In the summer of 2014, One Stone students met with residents from the Idaho Youth Ranch’s Hays Shelter Home, and identified a mutual passion for helping families affected by cancer. Using the design thinking process, they pivoted to a more specific prevention-focused goal, zeroing in on the connection between a healthy diet and prevention. After extensive research and empathy work in the field, the team designed a project to teach kids to make healthy, disease-fighting snacks and meals that were easy to prepare and easy to incorporate in their day-to-day lives.
In the prototyping phase, One Stone students visited a second grade classroom to test their recipes and accompanying curriculum with kids. The team worked with the second graders to make very inventive fruit art, peanut butter spiders and Cheerio necklaces. To wrap up the lesson, the One Stone team taught the students the original Fruit and Veggie dance, and brought down the house!
Eat to Beat culminated in the final project in May. One Stone students led a cooking and nutritional information class in space provided by our partner, Create Common Good. Hays Shelter Home residents and youth affected by cancer learned to make anti-oxidant rich smoothies, a lean, mean strawberry-spinach chicken salad, and a delectable mango-lime crumble.

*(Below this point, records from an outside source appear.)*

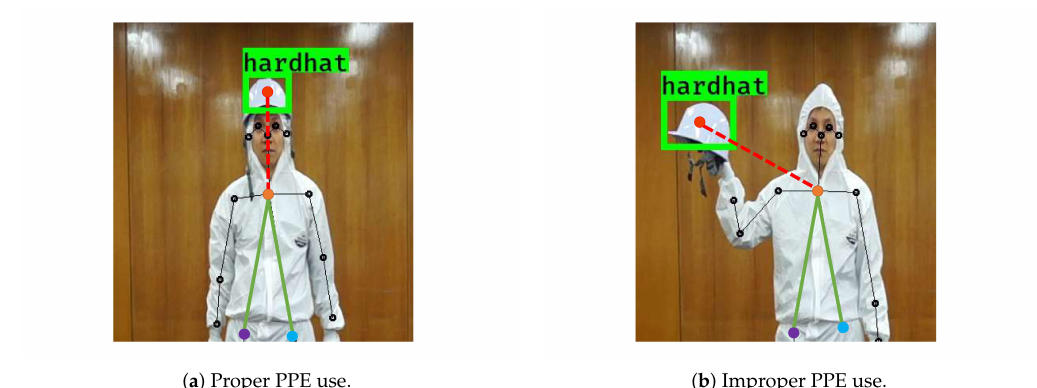
Figure 5. Proper PPE use identification strategies. Reference threshold β i ∗ ↔ j ∗ is calculated from the Euclidean distance among detected neck keypoints (yellow dots) and hip keypoints (purple and blue dots). ( a ) Proper PPE use is identified if the Euclidean distance (red lines) between the detected PPE positions (red dots) and detected neck keypoints is smaller than the reference threshold β i ∗ ↔ j ∗ ; ( b ) otherwise, the condition is identified as improper PPE use.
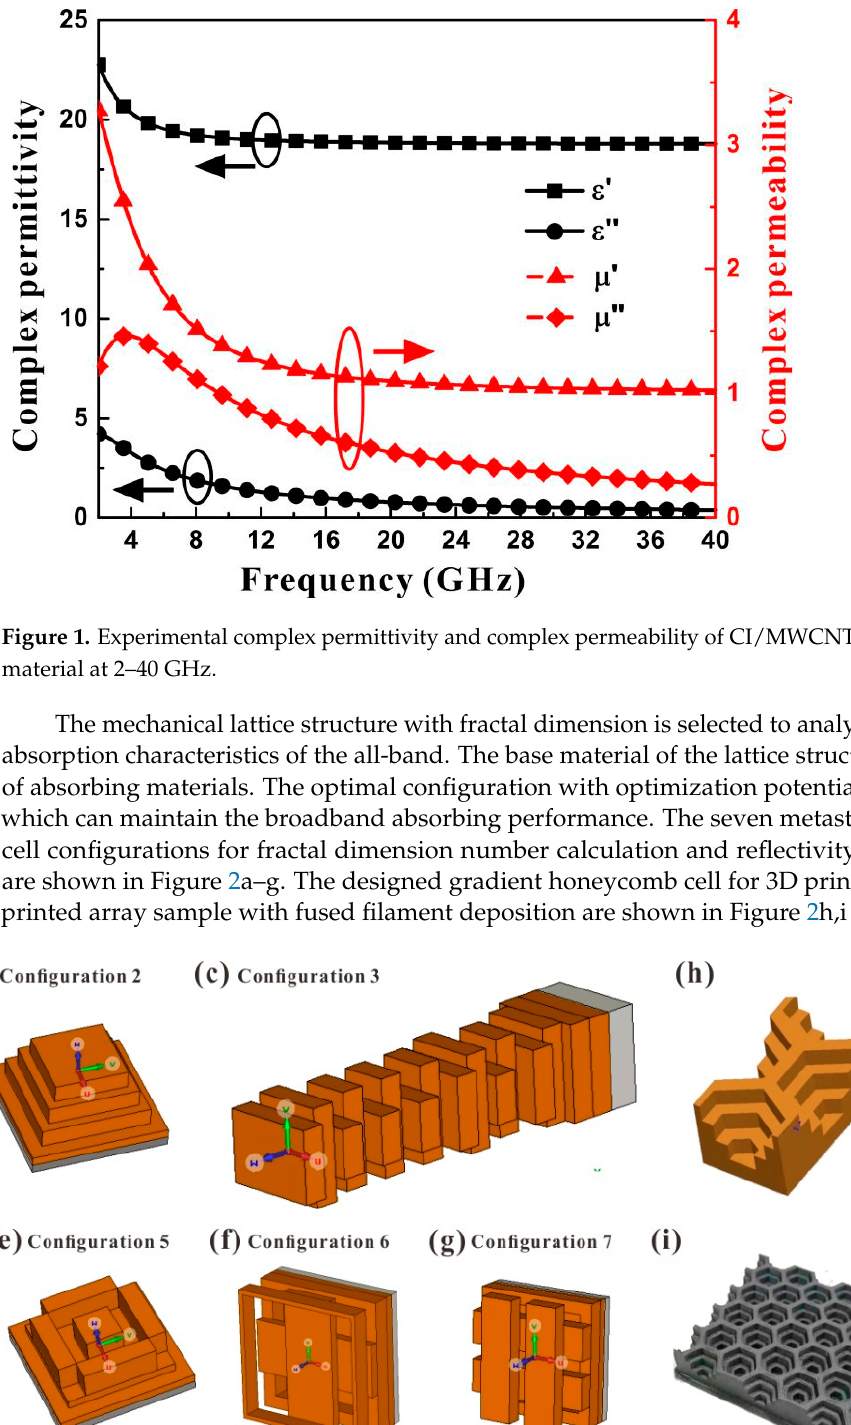
Figure 2. ( a – g ) Seven electromagnetic metastructure configurations (Configuration 1 to 7) for fractal dimension number calculation and reflectivity simulation. ( h ) Designed gradient honeycomb cell for 3D printing. ( i ) The printed gradient honeycomb metastructure sample fabricated by fused filament deposition with blue print shown in ( h ).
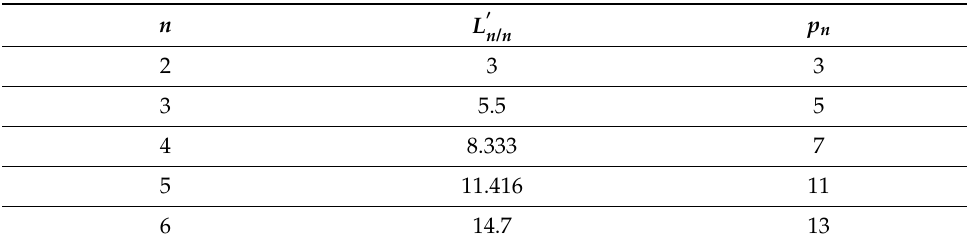
Table 1. FOS average length and primes p n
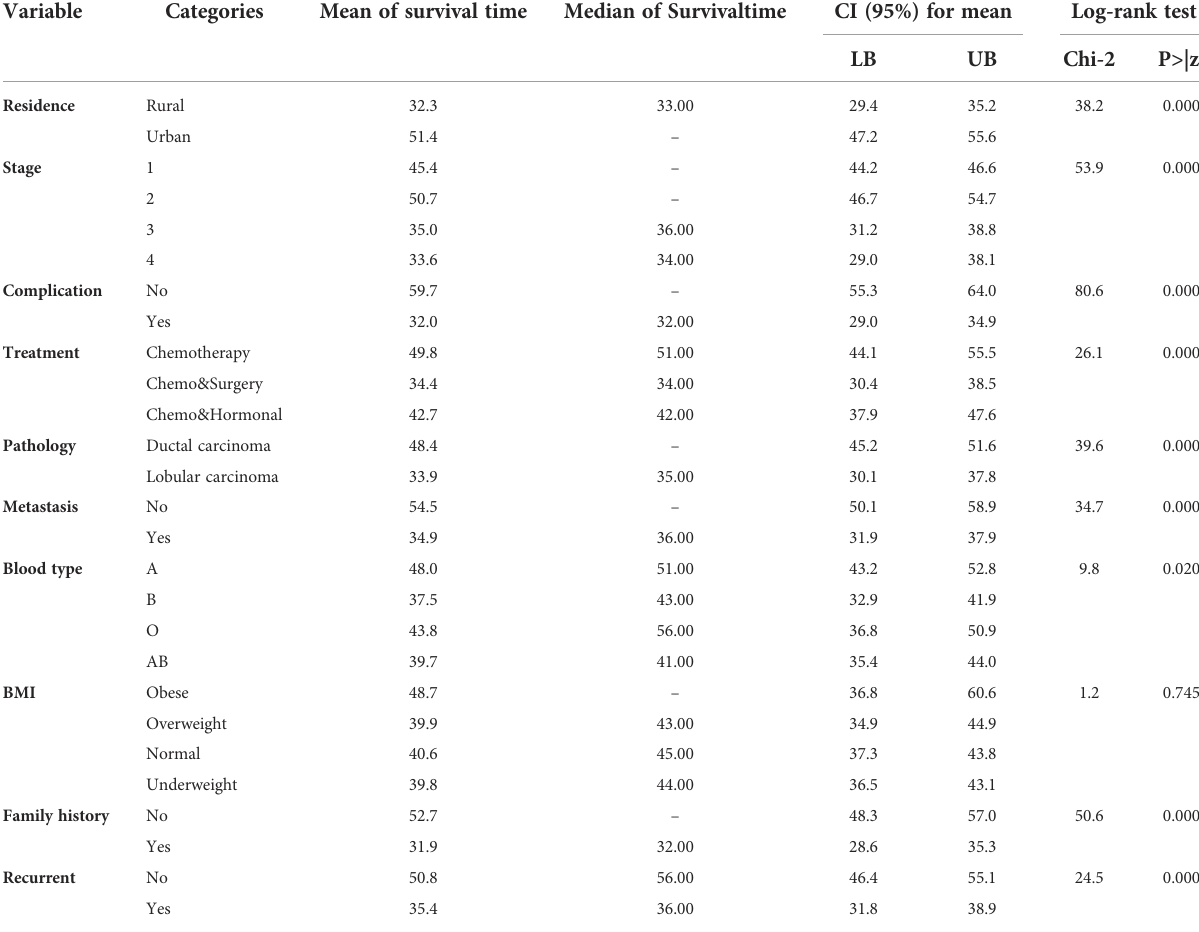
TABLE 4 Log-rank test and mean survival time among the different groups of covariates. Variable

All while playing nutrition related games and having conversation about healthy living.
93% of recipients reported that they now knew that healthy eating was correlated to fighting disease.
100% of recipients reported an increase in knowledge about healthy eating.
In their own words:
“It was really fun, super educational and the food was good,” reported one recipient.
“I would say that I learned a lot about how certain foods can help fight diseases.”